The primary efficacy end-point was the change from baseline in HAM-A total score at week 8. Comparisons between vortioxetine 5- and 10-mg treatment groups and placebo were performed using the mixed model for repeated measures (MMRM) on all available data.
Secondary Efficacy Analysis. Sensitivity analyses of the primary efficacy end-point – change from baseline in HAM-A total score – were made with an ANCOVA model, adjusting for baseline score, centre and treatment, using both LOCF and observed-case (OC) methods. CGI-S and CGI-I were analysed as continuous variables (based on FAS and both LOCF and OC) using an ANCOVA model, with the CGI-S baseline used as the covariate adjustment in the ANCOVA analysis of CGI-I. CGI-S and CGI-I were also analysed at the last visit using the Mantel–Haenszel test and stratifying by centre. Change from baseline in the HAD anxiety and depression subscales was analysed as continuous variables, similarly to the primary variable. HAM-A response (defined as a ≥ 50% decrease from baseline in HAM-A total score) and remission (defined as a HAM-A total score of ≤ 7) were analysed at all time points by logistic regression, adjusting for baseline score and treatment using both LOCF and OC methods. The CGI-S remission (CGI-S ≤ 2) and the CGI-I response (CGI-I ≤ 2) were analysed similarly.
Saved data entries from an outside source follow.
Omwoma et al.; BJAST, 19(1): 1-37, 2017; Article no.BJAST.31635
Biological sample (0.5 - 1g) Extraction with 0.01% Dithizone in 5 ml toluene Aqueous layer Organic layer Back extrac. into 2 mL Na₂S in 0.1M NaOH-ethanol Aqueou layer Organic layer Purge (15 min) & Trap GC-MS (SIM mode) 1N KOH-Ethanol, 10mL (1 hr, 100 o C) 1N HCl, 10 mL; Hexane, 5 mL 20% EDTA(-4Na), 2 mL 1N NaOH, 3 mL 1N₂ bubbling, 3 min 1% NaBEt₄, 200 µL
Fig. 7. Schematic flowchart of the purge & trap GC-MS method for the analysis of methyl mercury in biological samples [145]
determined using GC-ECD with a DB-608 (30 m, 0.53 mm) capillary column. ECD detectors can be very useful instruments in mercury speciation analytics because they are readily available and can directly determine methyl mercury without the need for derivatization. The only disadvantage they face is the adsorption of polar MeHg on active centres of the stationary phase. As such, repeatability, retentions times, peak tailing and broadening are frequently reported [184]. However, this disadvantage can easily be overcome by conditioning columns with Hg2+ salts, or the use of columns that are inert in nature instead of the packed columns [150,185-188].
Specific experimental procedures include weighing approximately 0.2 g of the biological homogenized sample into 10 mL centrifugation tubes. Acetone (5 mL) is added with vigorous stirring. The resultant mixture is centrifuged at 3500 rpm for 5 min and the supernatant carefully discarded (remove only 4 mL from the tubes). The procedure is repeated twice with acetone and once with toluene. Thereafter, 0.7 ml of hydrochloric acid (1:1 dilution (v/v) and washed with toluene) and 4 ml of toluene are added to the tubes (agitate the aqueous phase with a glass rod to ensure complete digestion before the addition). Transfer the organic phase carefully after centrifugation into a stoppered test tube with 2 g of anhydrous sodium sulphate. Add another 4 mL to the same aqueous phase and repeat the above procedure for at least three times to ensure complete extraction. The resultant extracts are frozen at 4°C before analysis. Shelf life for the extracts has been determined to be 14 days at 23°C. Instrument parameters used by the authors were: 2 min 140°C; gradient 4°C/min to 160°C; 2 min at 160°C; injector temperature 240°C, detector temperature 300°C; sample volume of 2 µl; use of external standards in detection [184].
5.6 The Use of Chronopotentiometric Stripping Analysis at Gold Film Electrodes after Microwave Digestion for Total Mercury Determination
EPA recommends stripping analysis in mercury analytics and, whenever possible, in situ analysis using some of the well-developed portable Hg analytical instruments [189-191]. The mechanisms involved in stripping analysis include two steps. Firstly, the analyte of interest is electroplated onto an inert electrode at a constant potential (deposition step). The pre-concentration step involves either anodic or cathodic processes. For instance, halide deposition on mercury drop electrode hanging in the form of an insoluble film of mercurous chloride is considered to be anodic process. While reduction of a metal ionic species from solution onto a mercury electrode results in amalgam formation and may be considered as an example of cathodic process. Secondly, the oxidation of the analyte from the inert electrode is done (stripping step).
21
To control for two-sided type I errors, a prespecified sequential testing procedure was applied to compare the vortioxetine 5- and 10-mg doses with placebo. The efficacy end-points were tested in the following sequential order at a two-sided Bonferroni-corrected significance level of 0.025:
Change from baseline in HAM-A total score at week 8 (MMRM)
Change from baseline in HAD anxiety subscore at week 8 (MMRM)
CGI-I at week 8 (MMRM)
Change from baseline in SDS total score at week 8 (MMRM)
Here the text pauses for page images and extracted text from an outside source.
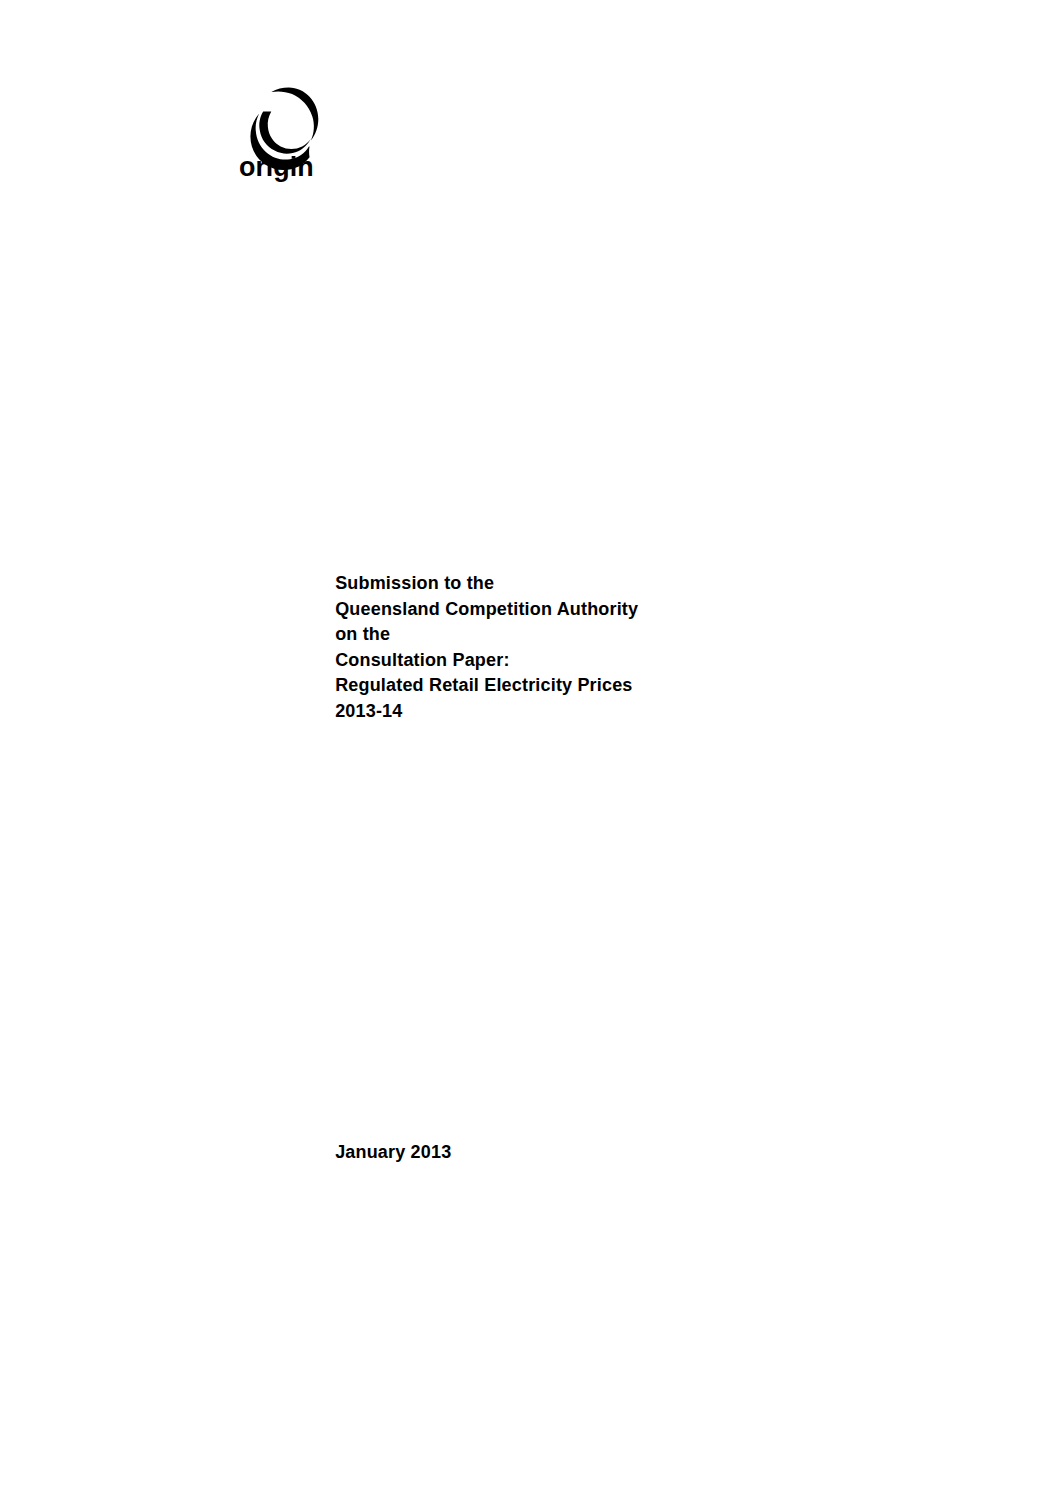Origin origin
Submission to the
Queensland Competition Authority
on the
Consultation Paper:
Regulated Retail Electricity Prices
2013-14
January 2013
HAM-A response rate at week 8 (logistic regression, LOCF)
Change from baseline in HAM-A total score at week 8 in patients with baseline HAM-A total score ≥ 25 (MMRM)
As soon as the result for a given end-point was not significant at the 0.025 level, the testing procedure was stopped for all subsequent end-points. Nominal p-values, with no adjustment for multiplicity, were reported for end-points either not included in the hierarchy or reported after a result proved non-significant. The phrase 'separation from placebo' is used to describe findings with nominal p-values ≤ 0.05.
Analysis of Safety Variables. All AEs, vital signs, clinical laboratory values, physical examination results and electrocardiograms were descriptively summarised. Suicidal ideation and behaviour data collected using the C-SSRS were summarised at all time points using descriptive statistics.
Sexual dysfunction was defined as having an ASEX total score of ≥ 19, a score of ≥ 4 on any three items or a score of ≥ 5 on any one item. Rates of treatment-emergent sexual dysfunction (TESD) were measured for each treatment group in the subset of patients who did not meet these criteria for sexual dysfunction at baseline. Rates in each vortioxetine group were compared with those for placebo and duloxetine.